Nancy DaSilva, Ph.D., professor, chemical engineering and materials science, biomedical engineering, and Suzanne Sandmeyer, Ph.D., professor, biological chemistry, University of California, Irvine have developed a vector toolkit for systematic pathway engineering in S. cerevisiae.

Although scientists often study the introduction of individual genes using vectors and PCR-based integration, metabolic engineering typically requires the regulated expression of multiple genes to better optimize both pathway expression and function. To avoid instability, the integration of multiple expression cassettes may be required.

Drs. DaSilva and Sandmeyer and colleagues constructed a set of expression vectors for metabolic engineering applications. To promote differential expression of genes, six different promoters and six different reusable selection markers were included. The vectors were designed to allow the seamless transition from plasmid-based expression to PCR-based chromosomal gene integration.

Expression from the vectors and from multiple different integration sites has been characterized. According to Dr. DaSilva, the methodology can facilitate rapid and systematic combinatorial expression of pathway genes.

Deriving monoclonal antibodies (mAb) for therapeutic development can be like finding a needle in a haystack. Masaharu Isobe, Ph.D., professor of molecular and cellular biology, life sciences and bioengineering, University of Toyama, has developed a semi-automatic way for high-throughput generation of mAbs.


Scientists at the University of Toyama have developed a semiautomatic way to facilitate the high-throughput generation of mAbs.

Quick mAb Production

“Although single-cell immunoglobulin variable gene cloning is the best way to generate recombinant monoclonal antibodies, these methods remain an obstacle to the rapid and high-throughput production of mAbs, particularly because of difficulties in stable amplification of the V genes from single cells and tedious cloning steps to obtain proper immunoglobulin gene-expression constructs.

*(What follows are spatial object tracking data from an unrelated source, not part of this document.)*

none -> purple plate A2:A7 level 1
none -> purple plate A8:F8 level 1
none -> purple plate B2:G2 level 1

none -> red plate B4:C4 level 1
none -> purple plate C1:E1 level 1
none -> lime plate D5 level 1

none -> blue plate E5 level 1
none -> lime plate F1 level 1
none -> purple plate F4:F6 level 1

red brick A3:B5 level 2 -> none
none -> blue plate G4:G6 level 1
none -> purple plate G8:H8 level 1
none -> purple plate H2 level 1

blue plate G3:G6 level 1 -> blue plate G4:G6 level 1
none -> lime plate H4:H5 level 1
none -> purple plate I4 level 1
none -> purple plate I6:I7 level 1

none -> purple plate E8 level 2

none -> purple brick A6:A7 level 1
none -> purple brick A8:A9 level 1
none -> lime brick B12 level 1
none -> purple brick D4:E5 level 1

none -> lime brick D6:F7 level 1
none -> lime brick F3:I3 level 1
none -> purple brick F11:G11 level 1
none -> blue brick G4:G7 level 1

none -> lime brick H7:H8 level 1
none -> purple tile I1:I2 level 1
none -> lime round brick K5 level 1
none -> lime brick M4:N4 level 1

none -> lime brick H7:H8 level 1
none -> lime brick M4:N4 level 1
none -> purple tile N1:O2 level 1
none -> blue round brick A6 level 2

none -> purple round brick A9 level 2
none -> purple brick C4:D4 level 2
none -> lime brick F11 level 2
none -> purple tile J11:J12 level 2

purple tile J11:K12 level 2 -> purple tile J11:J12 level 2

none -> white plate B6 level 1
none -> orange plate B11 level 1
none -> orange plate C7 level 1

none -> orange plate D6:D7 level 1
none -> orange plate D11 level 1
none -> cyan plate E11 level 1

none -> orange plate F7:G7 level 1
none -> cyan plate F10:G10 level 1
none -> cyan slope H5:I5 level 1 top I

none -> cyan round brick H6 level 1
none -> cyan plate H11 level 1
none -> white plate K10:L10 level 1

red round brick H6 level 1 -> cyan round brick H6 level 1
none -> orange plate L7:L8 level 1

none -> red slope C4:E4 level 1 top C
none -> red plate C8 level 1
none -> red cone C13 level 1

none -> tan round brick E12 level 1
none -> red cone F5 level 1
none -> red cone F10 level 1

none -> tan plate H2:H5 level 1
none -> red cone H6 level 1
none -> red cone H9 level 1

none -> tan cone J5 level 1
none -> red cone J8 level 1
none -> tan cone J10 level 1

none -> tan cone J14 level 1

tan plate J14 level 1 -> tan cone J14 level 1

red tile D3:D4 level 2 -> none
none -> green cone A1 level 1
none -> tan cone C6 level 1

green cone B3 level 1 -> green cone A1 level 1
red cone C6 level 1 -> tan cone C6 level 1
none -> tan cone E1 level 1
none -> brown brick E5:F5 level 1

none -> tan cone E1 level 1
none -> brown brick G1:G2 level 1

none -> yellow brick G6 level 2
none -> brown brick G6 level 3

“We developed a novel overlap extension PCR methodology in conjunction with a new instrument for 5´RACE-ready cDNA synthesis that produces a large number of recombinant mAbs very quickly.”

Dr. Isobe’s group developed a robotic magnetic bead-handling instrument. “Single cell-based cDNA synthesis is a required fine art due to the limited amount of source. To automatize cDNA synthesis from large numbers of single cells, we constructed a noncontact magnetic power transmission instrument that we call the MAGrahder.

“It has MAGrahder reactor trays and a desktop robot. It also has 12-channel, parallel magnetic rods on a robotic arm that transports and mixes nucleic acid-bound magnetic beads in the trays. This is followed by mRNA extraction, reverse transcription, and the homopolymer-trailing reaction that can handle up to 144 samples and only takes an hour to complete.”

However, according to Dr. Isobe, a second challenge was the need for a simple and efficient way to make expression constructs. Dr. Isobe’s method, called target selective joint polymerase chain reaction (TS-jPCR), amplifies gene fragments and assembles them into an immunoglobulin-expression construct without any purification steps.

“We join the 3´-random nucleotide-tailed V gene fragments produced by PCR with a specific immunoglobulin cassette containing all the necessary elements for antibody expression. The resulting immunoglobulin-expression constructs from amplified V genes are ready to transfect into cultured cells without any purification, and the media is used for the analysis of binding specificities of mAbs,” says Dr. Isobe.

“Our new system significantly reduces the cost and the time for generation of mAbs and allows us to obtain hundreds of mAbs within four to five days.”